In his Minnesota job, Marx oversaw financing and state policies and programs aimed at providing affordable housing on a broad front, for low-income families as well as the homeless. He is now a hands-on landlord and provider of those services.

“I’m actually doing it, and doing it is often much more challenging than providing financing and policy leadership,” Marx said.

“And I now have even more respect and admiration for all those Minnesota groups that do this, the Wilder Foundation, Catholic Charities, Common Bond, and the Central Community Housing Trust in Duluth, just to name a few.”

The Times Square story

The oft-told story of how New York City cleaned up Times Square tends to focus on tough mayors such as Rudolph Giuliani and Michael Bloomberg and crackdowns on petty crime.

Less celebrated is the quiet and absolutely vital role that federal, state and local governments played in actually investing in these human needs, and helping people who were literally in the gutter realize their potential.

About half the financing for the Times Square Hotel comes from government sources, and the residents themselves pay rent from income that’s derived in large part from welfare programs.

It was public investment from governments, as well as business leadership, that helped erase one of the most damaging and embarrassing displays of economic failure and inequality on the American scene.

Times Square is just a few miles from the international center of capitalism on Wall Street, and the community traditionally has hyped itself as the “Crossroads of the World.”

Research continues to show that smart and efficient investment in decent care for the homeless produces a return on investment. Here’s an excerpt from a 2008 study on Minnesota business and homelessness, conducted by Wilder Research:

“Recent research, and data from other states, shows clear evidence that homelessness does not have to be a permanent condition, and that homeless people can go on to pay for and manage their own housing, hold regular jobs and contribute to their communities.”

The report noted that in 2006, almost 30 percent of people who were homeless were actually working, and that half of the homeless on any given night in the Twin Cities are children.

Reinvigorating Minnesota’s goal

Minnesota set a goal in 2004 of ending homelessness by 2010. The initiative was one of Gov. Tim Pawlenty’s distinctive departures from conservative orthodoxy and one has not heard a great deal about that goal since he began exploring a presidential run and appealing to a more ideologically pure conservative base of support.
But real progress was being made until the onset of the deepest recession since the 1930s.

A business plan that called for 4,000 housing units for the homeless by 2010 is still about 1,400 units short, due in large part to a recessionary dearth of tax-credit funding in 2009, according to Laura Kadwell, director of the state’s Ending Long-Term Homelessness initiative.

The initiative is still underway, and more units are likely to be built this year, Kadwell said.

Meanwhile, the foreclosure crisis, job losses and other brutal realities of the recession have swollen the ranks of the homeless far beyond the original projections.

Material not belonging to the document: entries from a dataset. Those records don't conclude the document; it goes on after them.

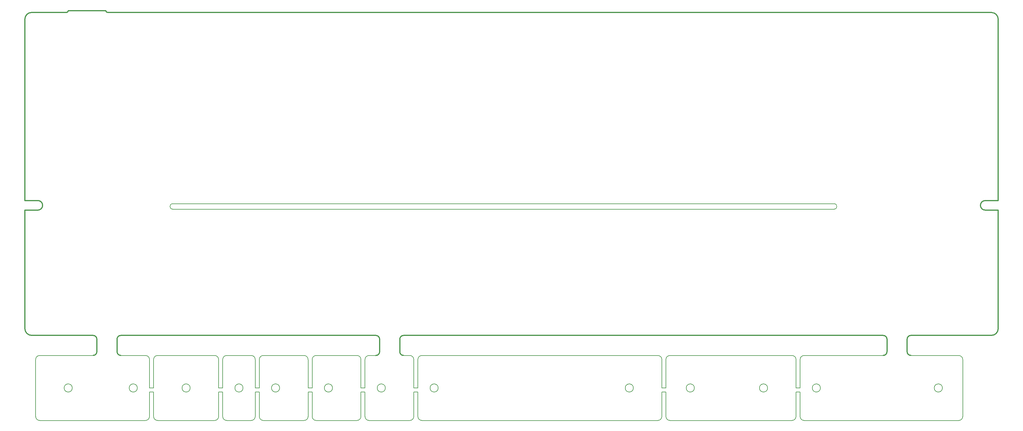
<source format=gm1>
G04 #@! TF.GenerationSoftware,KiCad,Pcbnew,(5.1.6-0-10_14)*
G04 #@! TF.CreationDate,2020-06-28T15:00:23+09:00*
G04 #@! TF.ProjectId,Jones,4a6f6e65-732e-46b6-9963-61645f706362,rev?*
G04 #@! TF.SameCoordinates,Original*
G04 #@! TF.FileFunction,Profile,NP*
%FSLAX46Y46*%
G04 Gerber Fmt 4.6, Leading zero omitted, Abs format (unit mm)*
G04 Created by KiCad (PCBNEW (5.1.6-0-10_14)) date 2020-06-28 15:00:23*
%MOMM*%
%LPD*%
G01*
G04 APERTURE LIST*
G04 #@! TA.AperFunction,Profile*
%ADD10C,0.150000*%
G04 #@! TD*
G04 #@! TA.AperFunction,Profile*
%ADD11C,0.300000*%
G04 #@! TD*
G04 #@! TA.AperFunction,Profile*
%ADD12C,0.200000*%
G04 #@! TD*
G04 APERTURE END LIST*
D10*
X123390070Y-123018580D02*
X125363840Y-123027040D01*
X250787480Y-123018580D02*
X273918280Y-123021960D01*
D11*
X282046280Y-117149480D02*
X305600000Y-117150000D01*
X133491840Y-117154560D02*
X273918280Y-117149480D01*
X126481440Y-118272160D02*
X126481440Y-121909440D01*
X132374240Y-121909440D02*
X132374240Y-118272160D01*
X125363840Y-117154560D02*
G75*
G02*
X126481440Y-118272160I0J-1117600D01*
G01*
X132374240Y-118272160D02*
G75*
G02*
X133491840Y-117154560I1117600J0D01*
G01*
X126481440Y-121909440D02*
G75*
G02*
X125363840Y-123027040I-1117600J0D01*
G01*
X133491840Y-123027040D02*
G75*
G02*
X132374240Y-121909440I0J1117600D01*
G01*
X275035880Y-118267080D02*
X275035880Y-121904360D01*
X280928680Y-121904360D02*
X280928680Y-118267080D01*
X273918280Y-117149480D02*
G75*
G02*
X275035880Y-118267080I0J-1117600D01*
G01*
X280928680Y-118267080D02*
G75*
G02*
X282046280Y-117149480I1117600J0D01*
G01*
X275035880Y-121904360D02*
G75*
G02*
X273918280Y-123021960I-1117600J0D01*
G01*
X282046280Y-123021960D02*
G75*
G02*
X280928680Y-121904360I0J1117600D01*
G01*
D10*
X50698000Y-123016880D02*
X57905420Y-123018580D01*
X26949040Y-123018580D02*
X42570000Y-123016880D01*
D11*
X50698000Y-123016880D02*
G75*
G02*
X49580400Y-121899280I0J1117600D01*
G01*
X43687600Y-121899280D02*
G75*
G02*
X42570000Y-123016880I-1117600J0D01*
G01*
X50698000Y-117144400D02*
X125363840Y-117154560D01*
X49580400Y-118262000D02*
G75*
G02*
X50698000Y-117144400I1117600J0D01*
G01*
X42570000Y-117144400D02*
G75*
G02*
X43687600Y-118262000I0J-1117600D01*
G01*
X24600000Y-117150000D02*
X42570000Y-117144400D01*
X49580400Y-121899280D02*
X49580400Y-118262000D01*
X43687600Y-118262000D02*
X43687600Y-121899280D01*
D10*
X297222050Y-124209210D02*
X297222050Y-133734250D01*
X297222050Y-133734250D02*
X297222050Y-140878030D01*
X60286680Y-124209210D02*
X60286680Y-132543620D01*
X60286680Y-133734250D02*
X60286680Y-140878030D01*
X59096050Y-124209210D02*
X59096050Y-132543620D01*
X59096050Y-133734250D02*
X59096050Y-140878030D01*
X59096050Y-132543620D02*
X60286680Y-132543620D01*
X60286680Y-133734250D02*
X59096050Y-133734250D01*
X80527390Y-124209210D02*
X80527390Y-132543620D01*
X80527390Y-133734250D02*
X80527390Y-140878030D01*
X79336760Y-124209210D02*
X79336760Y-132543620D01*
X79336760Y-133734250D02*
X79336760Y-140878030D01*
X79336760Y-132543620D02*
X80527390Y-132543620D01*
X80527390Y-133734250D02*
X79336760Y-133734250D01*
X91243060Y-124209210D02*
X91243060Y-132543620D01*
X91243060Y-133734250D02*
X91243060Y-140878030D01*
X90052430Y-124209210D02*
X90052430Y-132543620D01*
X90052430Y-133734250D02*
X90052430Y-140878030D01*
X90052430Y-132543620D02*
X91243060Y-132543620D01*
X91243060Y-133734250D02*
X90052430Y-133734250D01*
X106721250Y-124209210D02*
X106721250Y-132543620D01*
X106721250Y-133734250D02*
X106721250Y-140878030D01*
X105530620Y-124209210D02*
X105530620Y-132543620D01*
X105530620Y-133734250D02*
X105530620Y-140878030D01*
X105530620Y-132543620D02*
X106721250Y-132543620D01*
X106721250Y-133734250D02*
X105530620Y-133734250D01*
X122199440Y-124209210D02*
X122199440Y-132543620D01*
X122199440Y-133734250D02*
X122199440Y-140878030D01*
X121008810Y-124209210D02*
X121008810Y-132543620D01*
X121008810Y-133734250D02*
X121008810Y-140878030D01*
X121008810Y-132543620D02*
X122199440Y-132543620D01*
X122199440Y-133734250D02*
X121008810Y-133734250D01*
X137677630Y-124209210D02*
X137677630Y-132543620D01*
X137677630Y-133734250D02*
X137677630Y-140878030D01*
X136487000Y-124209210D02*
X136487000Y-132543620D01*
X136487000Y-133734250D02*
X136487000Y-140878030D01*
X136487000Y-132543620D02*
X137677630Y-132543620D01*
X137677630Y-133734250D02*
X136487000Y-133734250D01*
X210306060Y-124209210D02*
X210306060Y-132543620D01*
X210306060Y-133734250D02*
X210306060Y-140878030D01*
X209115430Y-124209210D02*
X209115430Y-132543620D01*
X209115430Y-133734250D02*
X209115430Y-140878030D01*
X209115430Y-132543620D02*
X210306060Y-132543620D01*
X210306060Y-133734250D02*
X209115430Y-133734250D01*
X249596850Y-133734250D02*
X248406220Y-133734250D01*
X248406220Y-132543620D02*
X249596850Y-132543620D01*
X86480540Y-132543620D02*
G75*
G03*
X86480540Y-132543620I-1190630J0D01*
G01*
X71002350Y-132543620D02*
G75*
G03*
X71002350Y-132543620I-1190630J0D01*
G01*
X128152590Y-132543620D02*
G75*
G03*
X128152590Y-132543620I-1190630J0D01*
G01*
X112674400Y-132543620D02*
G75*
G03*
X112674400Y-132543620I-1190630J0D01*
G01*
X97196210Y-132543620D02*
G75*
G03*
X97196210Y-132543620I-1190630J0D01*
G01*
X255550000Y-132543620D02*
G75*
G03*
X255550000Y-132543620I-1190630J0D01*
G01*
X291268900Y-132543620D02*
G75*
G03*
X291268900Y-132543620I-1190630J0D01*
G01*
X218640470Y-132543620D02*
G75*
G03*
X218640470Y-132543620I-1190630J0D01*
G01*
X240071810Y-132543620D02*
G75*
G03*
X240071810Y-132543620I-1190630J0D01*
G01*
X143630780Y-132543620D02*
G75*
G03*
X143630780Y-132543620I-1190630J0D01*
G01*
X200781020Y-132543620D02*
G75*
G03*
X200781020Y-132543620I-1190630J0D01*
G01*
X81718020Y-123018580D02*
X88861800Y-123018580D01*
X88861800Y-142068660D02*
X81718020Y-142068660D01*
X90052430Y-140878030D02*
G75*
G02*
X88861800Y-142068660I-1190630J0D01*
G01*
X80527390Y-124209210D02*
G75*
G02*
X81718020Y-123018580I1190630J0D01*
G01*
X88861800Y-123018580D02*
G75*
G02*
X90052430Y-124209210I0J-1190630D01*
G01*
X81718020Y-142068660D02*
G75*
G02*
X80527390Y-140878030I0J1190630D01*
G01*
X248406220Y-133734250D02*
X248406220Y-140878030D01*
X248406220Y-124209210D02*
X248406220Y-132543620D01*
X249596850Y-133734250D02*
X249596850Y-140878030D01*
X249596850Y-124209210D02*
X249596850Y-132543620D01*
X135296370Y-123018580D02*
G75*
G02*
X136487000Y-124209210I0J-1190630D01*
G01*
X123390070Y-142068660D02*
G75*
G02*
X122199440Y-140878030I0J1190630D01*
G01*
X282046280Y-123021960D02*
X296031420Y-123018580D01*
X296031420Y-142068660D02*
X250787480Y-142068660D01*
X249596850Y-124209210D02*
G75*
G02*
X250787480Y-123018580I1190630J0D01*
G01*
X250787480Y-142068660D02*
G75*
G02*
X249596850Y-140878030I0J1190630D01*
G01*
X296031420Y-123018580D02*
G75*
G02*
X297222050Y-124209210I0J-1190630D01*
G01*
X297222050Y-140878030D02*
G75*
G02*
X296031420Y-142068660I-1190630J0D01*
G01*
X210306060Y-124209210D02*
G75*
G02*
X211496690Y-123018580I1190630J0D01*
G01*
X211496690Y-142068660D02*
G75*
G02*
X210306060Y-140878030I0J1190630D01*
G01*
X248406220Y-140878030D02*
G75*
G02*
X247215590Y-142068660I-1190630J0D01*
G01*
X247215590Y-142068660D02*
X211496690Y-142068660D01*
X211496690Y-123018580D02*
X247215590Y-123018580D01*
X247215590Y-123018580D02*
G75*
G02*
X248406220Y-124209210I0J-1190630D01*
G01*
X207924800Y-123018580D02*
G75*
G02*
X209115430Y-124209210I0J-1190630D01*
G01*
X209115430Y-140878030D02*
G75*
G02*
X207924800Y-142068660I-1190630J0D01*
G01*
X138868260Y-142068660D02*
G75*
G02*
X137677630Y-140878030I0J1190630D01*
G01*
X137677630Y-124209210D02*
G75*
G02*
X138868260Y-123018580I1190630J0D01*
G01*
X207924800Y-142068660D02*
X138868260Y-142068660D01*
X138868260Y-123018580D02*
X207924800Y-123018580D01*
X104339990Y-142068660D02*
X92433690Y-142068660D01*
X105530620Y-140878030D02*
G75*
G02*
X104339990Y-142068660I-1190630J0D01*
G01*
X91243060Y-124209210D02*
G75*
G02*
X92433690Y-123018580I1190630J0D01*
G01*
X61477310Y-123018580D02*
X78146130Y-123018580D01*
X92433690Y-123018580D02*
X104339990Y-123018580D01*
X60286680Y-124209210D02*
G75*
G02*
X61477310Y-123018580I1190630J0D01*
G01*
X78146130Y-123018580D02*
G75*
G02*
X79336760Y-124209210I0J-1190630D01*
G01*
X61477310Y-142068660D02*
G75*
G02*
X60286680Y-140878030I0J1190630D01*
G01*
X79336760Y-140878030D02*
G75*
G02*
X78146130Y-142068660I-1190630J0D01*
G01*
X78146130Y-142068660D02*
X61477310Y-142068660D01*
X135296370Y-142068660D02*
X123390070Y-142068660D01*
X136487000Y-140878030D02*
G75*
G02*
X135296370Y-142068660I-1190630J0D01*
G01*
X122199440Y-124209210D02*
G75*
G02*
X123390070Y-123018580I1190630J0D01*
G01*
X104339990Y-123018580D02*
G75*
G02*
X105530620Y-124209210I0J-1190630D01*
G01*
X92433690Y-142068660D02*
G75*
G02*
X91243060Y-140878030I0J1190630D01*
G01*
X107911880Y-123018580D02*
X119818180Y-123018580D01*
X119818180Y-142068660D02*
X107911880Y-142068660D01*
X121008810Y-140878030D02*
G75*
G02*
X119818180Y-142068660I-1190630J0D01*
G01*
X106721250Y-124209210D02*
G75*
G02*
X107911880Y-123018580I1190630J0D01*
G01*
X119818180Y-123018580D02*
G75*
G02*
X121008810Y-124209210I0J-1190630D01*
G01*
X107911880Y-142068660D02*
G75*
G02*
X106721250Y-140878030I0J1190630D01*
G01*
X133491840Y-123027040D02*
X135296370Y-123018580D01*
X36474080Y-132543620D02*
G75*
G03*
X36474080Y-132543620I-1190630J0D01*
G01*
X55524160Y-132543620D02*
G75*
G03*
X55524160Y-132543620I-1190630J0D01*
G01*
X26949040Y-142068660D02*
G75*
G02*
X25758410Y-140878030I0J1190630D01*
G01*
X25758410Y-140878030D02*
X25758410Y-124209210D01*
X59096050Y-140878030D02*
G75*
G02*
X57905420Y-142068660I-1190630J0D01*
G01*
X25758410Y-124209210D02*
G75*
G02*
X26949040Y-123018580I1190630J0D01*
G01*
X57905420Y-123018580D02*
G75*
G02*
X59096050Y-124209210I0J-1190630D01*
G01*
X57905420Y-142068660D02*
X26949040Y-142068660D01*
X65881250Y-80168750D02*
X259556250Y-80168750D01*
X259556250Y-78581250D02*
X65881250Y-78581250D01*
D12*
X259556250Y-78581250D02*
G75*
G02*
X259556250Y-80168750I0J-793750D01*
G01*
X65881250Y-80168750D02*
G75*
G02*
X65881250Y-78581250I0J793750D01*
G01*
D11*
X24600000Y-22550000D02*
X34800000Y-22550000D01*
X35300000Y-22050000D02*
X46300000Y-22050000D01*
X303800000Y-77650000D02*
X307600000Y-77650000D01*
X303800000Y-80450000D02*
X307600000Y-80450000D01*
X307600000Y-77650000D02*
X307600000Y-24550000D01*
X307600000Y-80450000D02*
X307600000Y-115150000D01*
X22600000Y-77650000D02*
X22600000Y-24550000D01*
X26400000Y-77650000D02*
X22600000Y-77650000D01*
X22600000Y-80450000D02*
X26400000Y-80450000D01*
X22600000Y-115150000D02*
X22600000Y-80450000D01*
X305600000Y-22550000D02*
X46800000Y-22550000D01*
X46300000Y-22050000D02*
G75*
G03*
X46800000Y-22550000I500000J0D01*
G01*
X34800000Y-22550000D02*
G75*
G03*
X35300000Y-22050000I0J500000D01*
G01*
X26400000Y-80450000D02*
G75*
G03*
X27800000Y-79050000I0J1400000D01*
G01*
X303800000Y-80450000D02*
G75*
G02*
X302400000Y-79050000I0J1400000D01*
G01*
X302400000Y-79050000D02*
G75*
G02*
X303800000Y-77650000I1400000J0D01*
G01*
X27800000Y-79050000D02*
G75*
G03*
X26400000Y-77650000I-1400000J0D01*
G01*
X307600000Y-24550000D02*
G75*
G03*
X305600000Y-22550000I-2000000J0D01*
G01*
X305600000Y-117150000D02*
G75*
G03*
X307600000Y-115150000I0J2000000D01*
G01*
X22600000Y-115150000D02*
G75*
G03*
X24600000Y-117150000I2000000J0D01*
G01*
X24600000Y-22550000D02*
G75*
G03*
X22600000Y-24550000I0J-2000000D01*
G01*
M02*

</source>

In Hennepin County alone, Kadwell says, the number of homeless families seeking shelter went up by about 25 percent over the past two years, while the number of homeless single persons has been rising at about 3 percent a year for the past three years.

And as Marx now works the homelessness front in New York City, he offers encouragement for Minnesota not to lose sight of a goal that was within reach.

“We need to keep at it,” Marx said, “and focus on going upstream.”

By that, Marx was referring to the causes of homelessness, including policies that address job loss and inadequate pay, needs for rental assistance and preventing foreclosures, and developing better policies for people coming out of correctional facilities and for undocumented immigrant workers who fall into homelessness.